David Hill attacked Alger for the veto, asking a crowd in Wisconsin, “why should we let a wealthy robber-baron instruct us to help ourselves, when he controls the purse-strings to a vast treasury that could give aid and comfort to stricken farmers across the country. What if the state of Wisconsin were afflicted with an agricultural blight? Would you look with favor upon a President telling you that, despite his millions and despite the government’s millions, no help will be forthcoming?”

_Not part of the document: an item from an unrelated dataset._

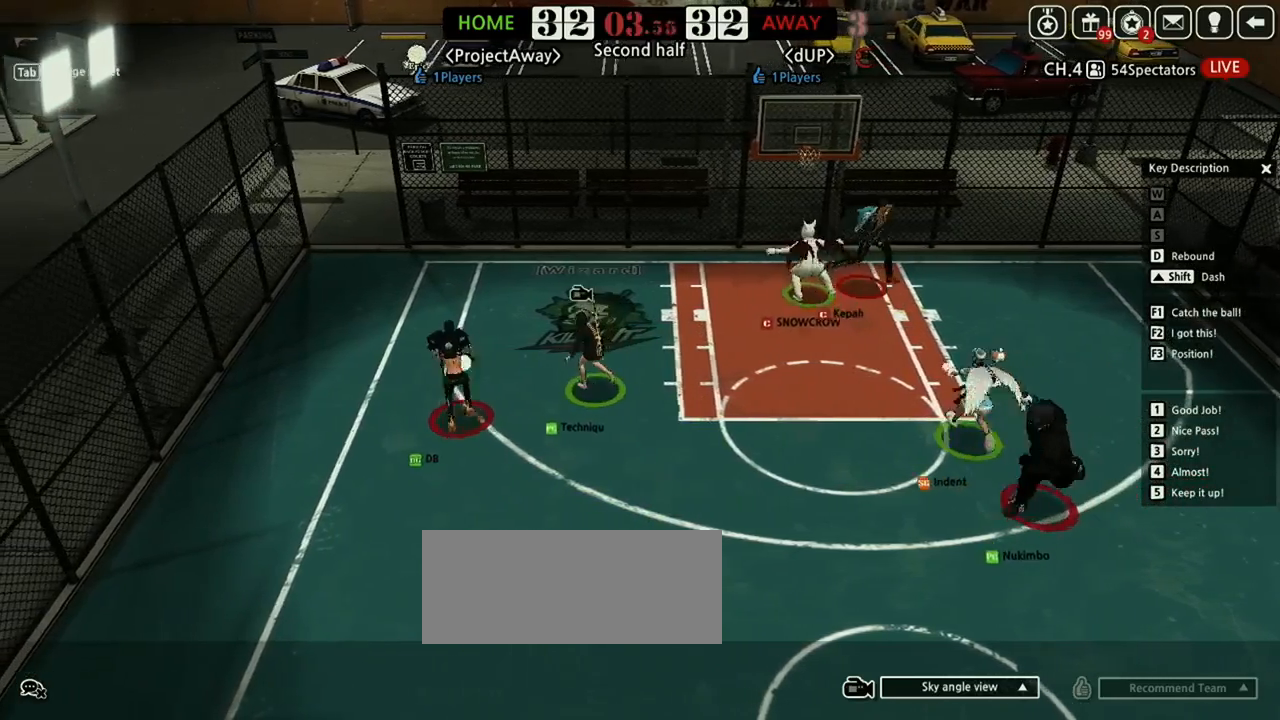
{"keys": ["down", "right"], "events": [[21, "left", "up"], [208, "left", "down"], [229, "up", "up"], [333, "down", "down"], [333, "right", "down"], [354, "left", "up"]]}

Meanwhile, the weevil continued to ruin cotton harvests, and sharecroppers could not get rid of them all, no matter how many times a day they went out into the fields to remove them from the cotton plants. By October of 1892, the price of cotton had shot up 500% from the price in April of 1891, and textile businesses around the industrialized world increasingly came to rely on cotton from the French Sahel, the Khedivate of Egypt, and south Soudan. In the United States, the Southern economy that had depended on cotton almost since its inception was rocked to its very core, and farmers across the region faced hard, uncertain times for the foreseeable future. Some followed the lead of Mississippi and South Carolina and reluctantly began planting soybeans and cowpeas, but the damage had been done – the Weevil Depression had begun.”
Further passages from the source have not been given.